TASK ITEM |
Print the records below verbatim.

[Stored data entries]
_ _ _ _ _ _ _
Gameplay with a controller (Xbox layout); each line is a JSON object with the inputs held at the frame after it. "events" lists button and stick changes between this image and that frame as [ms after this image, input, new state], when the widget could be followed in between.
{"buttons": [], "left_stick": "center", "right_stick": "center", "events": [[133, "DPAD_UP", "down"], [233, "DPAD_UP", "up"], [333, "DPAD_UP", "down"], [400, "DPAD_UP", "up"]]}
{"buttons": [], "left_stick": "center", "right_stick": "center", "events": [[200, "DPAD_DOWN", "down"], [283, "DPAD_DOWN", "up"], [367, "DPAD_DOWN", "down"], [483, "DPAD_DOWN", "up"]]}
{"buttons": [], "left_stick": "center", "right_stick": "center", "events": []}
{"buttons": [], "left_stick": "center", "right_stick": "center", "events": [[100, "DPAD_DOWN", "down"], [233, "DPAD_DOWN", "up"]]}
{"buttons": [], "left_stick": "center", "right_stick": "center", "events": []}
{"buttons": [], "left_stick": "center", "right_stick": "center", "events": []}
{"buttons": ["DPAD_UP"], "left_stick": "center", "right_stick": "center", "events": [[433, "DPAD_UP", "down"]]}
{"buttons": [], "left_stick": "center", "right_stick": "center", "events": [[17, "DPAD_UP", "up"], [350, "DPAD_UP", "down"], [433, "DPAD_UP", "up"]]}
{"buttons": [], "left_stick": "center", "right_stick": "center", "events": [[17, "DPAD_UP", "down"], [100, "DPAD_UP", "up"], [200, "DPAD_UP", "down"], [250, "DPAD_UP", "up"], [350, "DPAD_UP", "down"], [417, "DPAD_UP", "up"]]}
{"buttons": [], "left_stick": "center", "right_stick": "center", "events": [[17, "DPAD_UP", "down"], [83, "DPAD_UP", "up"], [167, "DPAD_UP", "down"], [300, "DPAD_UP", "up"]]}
_ _ _ _ _ _ _
SOLUTION |
Gameplay with a controller (Xbox layout); each line is a JSON object with the inputs held at the frame after it. "events" lists button and stick changes between this image and that frame as [ms after this image, input, new state], when the widget could be followed in between.
{"buttons": [], "left_stick": "center", "right_stick": "center", "events": [[133, "DPAD_UP", "down"], [233, "DPAD_UP", "up"], [333, "DPAD_UP", "down"], [400, "DPAD_UP", "up"]]}
{"buttons": [], "left_stick": "center", "right_stick": "center", "events": [[200, "DPAD_DOWN", "down"], [283, "DPAD_DOWN", "up"], [367, "DPAD_DOWN", "down"], [483, "DPAD_DOWN", "up"]]}
{"buttons": [], "left_stick": "center", "right_stick": "center", "events": []}
{"buttons": [], "left_stick": "center", "right_stick": "center", "events": [[100, "DPAD_DOWN", "down"], [233, "DPAD_DOWN", "up"]]}
{"buttons": [], "left_stick": "center", "right_stick": "center", "events": []}
{"buttons": [], "left_stick": "center", "right_stick": "center", "events": []}
{"buttons": ["DPAD_UP"], "left_stick": "center", "right_stick": "center", "events": [[433, "DPAD_UP", "down"]]}
{"buttons": [], "left_stick": "center", "right_stick": "center", "events": [[17, "DPAD_UP", "up"], [350, "DPAD_UP", "down"], [433, "DPAD_UP", "up"]]}
{"buttons": [], "left_stick": "center", "right_stick": "center", "events": [[17, "DPAD_UP", "down"], [100, "DPAD_UP", "up"], [200, "DPAD_UP", "down"], [250, "DPAD_UP", "up"], [350, "DPAD_UP", "down"], [417, "DPAD_UP", "up"]]}
{"buttons": [], "left_stick": "center", "right_stick": "center", "events": [[17, "DPAD_UP", "down"], [83, "DPAD_UP", "up"], [167, "DPAD_UP", "down"], [300, "DPAD_UP", "up"]]}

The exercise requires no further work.